(RAW DATA begins)
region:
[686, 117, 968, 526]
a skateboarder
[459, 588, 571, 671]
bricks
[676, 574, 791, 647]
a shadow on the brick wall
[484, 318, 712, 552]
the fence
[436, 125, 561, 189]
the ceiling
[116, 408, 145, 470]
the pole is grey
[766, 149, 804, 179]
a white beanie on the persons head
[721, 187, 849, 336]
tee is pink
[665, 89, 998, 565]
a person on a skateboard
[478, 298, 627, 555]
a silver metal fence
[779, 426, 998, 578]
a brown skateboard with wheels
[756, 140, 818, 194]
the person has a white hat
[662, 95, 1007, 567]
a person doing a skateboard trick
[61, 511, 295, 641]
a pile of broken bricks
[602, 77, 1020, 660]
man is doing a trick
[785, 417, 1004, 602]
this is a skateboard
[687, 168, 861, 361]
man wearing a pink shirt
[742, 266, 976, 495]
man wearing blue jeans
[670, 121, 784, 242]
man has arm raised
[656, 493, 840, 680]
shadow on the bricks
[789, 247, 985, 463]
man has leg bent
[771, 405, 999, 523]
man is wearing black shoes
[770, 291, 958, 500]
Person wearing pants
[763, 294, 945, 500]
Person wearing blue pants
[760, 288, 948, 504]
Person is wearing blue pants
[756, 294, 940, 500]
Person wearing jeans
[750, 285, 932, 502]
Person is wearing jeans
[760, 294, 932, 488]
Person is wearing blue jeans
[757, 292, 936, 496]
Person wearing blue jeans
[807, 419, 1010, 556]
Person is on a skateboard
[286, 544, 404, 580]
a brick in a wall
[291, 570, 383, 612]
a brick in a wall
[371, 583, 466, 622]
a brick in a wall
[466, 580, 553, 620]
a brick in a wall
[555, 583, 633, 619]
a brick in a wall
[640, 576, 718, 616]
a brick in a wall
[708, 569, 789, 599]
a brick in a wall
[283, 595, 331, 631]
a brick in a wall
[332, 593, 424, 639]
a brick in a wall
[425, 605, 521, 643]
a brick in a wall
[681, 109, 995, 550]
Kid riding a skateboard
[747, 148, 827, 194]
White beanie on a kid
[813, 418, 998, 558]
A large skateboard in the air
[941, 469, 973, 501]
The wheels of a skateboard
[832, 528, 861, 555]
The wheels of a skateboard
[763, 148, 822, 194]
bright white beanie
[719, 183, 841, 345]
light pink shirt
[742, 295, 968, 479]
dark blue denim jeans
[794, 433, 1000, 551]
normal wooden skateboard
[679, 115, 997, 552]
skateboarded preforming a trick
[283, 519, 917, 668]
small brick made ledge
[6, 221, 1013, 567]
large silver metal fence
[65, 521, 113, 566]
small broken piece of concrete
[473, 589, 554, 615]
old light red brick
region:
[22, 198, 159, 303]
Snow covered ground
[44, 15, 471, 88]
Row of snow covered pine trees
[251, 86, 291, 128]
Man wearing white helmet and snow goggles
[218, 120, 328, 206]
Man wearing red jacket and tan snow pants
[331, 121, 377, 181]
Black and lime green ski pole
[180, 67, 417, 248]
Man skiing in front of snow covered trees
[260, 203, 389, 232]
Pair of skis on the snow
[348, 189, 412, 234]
(RAW DATA ends)
## EXERCISE BRIEF
Print all of the records above again, line for line and with no changes.

## OUTPUT OF THE EXERCISE
region:
[686, 117, 968, 526]
a skateboarder
[459, 588, 571, 671]
bricks
[676, 574, 791, 647]
a shadow on the brick wall
[484, 318, 712, 552]
the fence
[436, 125, 561, 189]
the ceiling
[116, 408, 145, 470]
the pole is grey
[766, 149, 804, 179]
a white beanie on the persons head
[721, 187, 849, 336]
tee is pink
[665, 89, 998, 565]
a person on a skateboard
[478, 298, 627, 555]
a silver metal fence
[779, 426, 998, 578]
a brown skateboard with wheels
[756, 140, 818, 194]
the person has a white hat
[662, 95, 1007, 567]
a person doing a skateboard trick
[61, 511, 295, 641]
a pile of broken bricks
[602, 77, 1020, 660]
man is doing a trick
[785, 417, 1004, 602]
this is a skateboard
[687, 168, 861, 361]
man wearing a pink shirt
[742, 266, 976, 495]
man wearing blue jeans
[670, 121, 784, 242]
man has arm raised
[656, 493, 840, 680]
shadow on the bricks
[789, 247, 985, 463]
man has leg bent
[771, 405, 999, 523]
man is wearing black shoes
[770, 291, 958, 500]
Person wearing pants
[763, 294, 945, 500]
Person wearing blue pants
[760, 288, 948, 504]
Person is wearing blue pants
[756, 294, 940, 500]
Person wearing jeans
[750, 285, 932, 502]
Person is wearing jeans
[760, 294, 932, 488]
Person is wearing blue jeans
[757, 292, 936, 496]
Person wearing blue jeans
[807, 419, 1010, 556]
Person is on a skateboard
[286, 544, 404, 580]
a brick in a wall
[291, 570, 383, 612]
a brick in a wall
[371, 583, 466, 622]
a brick in a wall
[466, 580, 553, 620]
a brick in a wall
[555, 583, 633, 619]
a brick in a wall
[640, 576, 718, 616]
a brick in a wall
[708, 569, 789, 599]
a brick in a wall
[283, 595, 331, 631]
a brick in a wall
[332, 593, 424, 639]
a brick in a wall
[425, 605, 521, 643]
a brick in a wall
[681, 109, 995, 550]
Kid riding a skateboard
[747, 148, 827, 194]
White beanie on a kid
[813, 418, 998, 558]
A large skateboard in the air
[941, 469, 973, 501]
The wheels of a skateboard
[832, 528, 861, 555]
The wheels of a skateboard
[763, 148, 822, 194]
bright white beanie
[719, 183, 841, 345]
light pink shirt
[742, 295, 968, 479]
dark blue denim jeans
[794, 433, 1000, 551]
normal wooden skateboard
[679, 115, 997, 552]
skateboarded preforming a trick
[283, 519, 917, 668]
small brick made ledge
[6, 221, 1013, 567]
large silver metal fence
[65, 521, 113, 566]
small broken piece of concrete
[473, 589, 554, 615]
old light red brick
region:
[22, 198, 159, 303]
Snow covered ground
[44, 15, 471, 88]
Row of snow covered pine trees
[251, 86, 291, 128]
Man wearing white helmet and snow goggles
[218, 120, 328, 206]
Man wearing red jacket and tan snow pants
[331, 121, 377, 181]
Black and lime green ski pole
[180, 67, 417, 248]
Man skiing in front of snow covered trees
[260, 203, 389, 232]
Pair of skis on the snow
[348, 189, 412, 234]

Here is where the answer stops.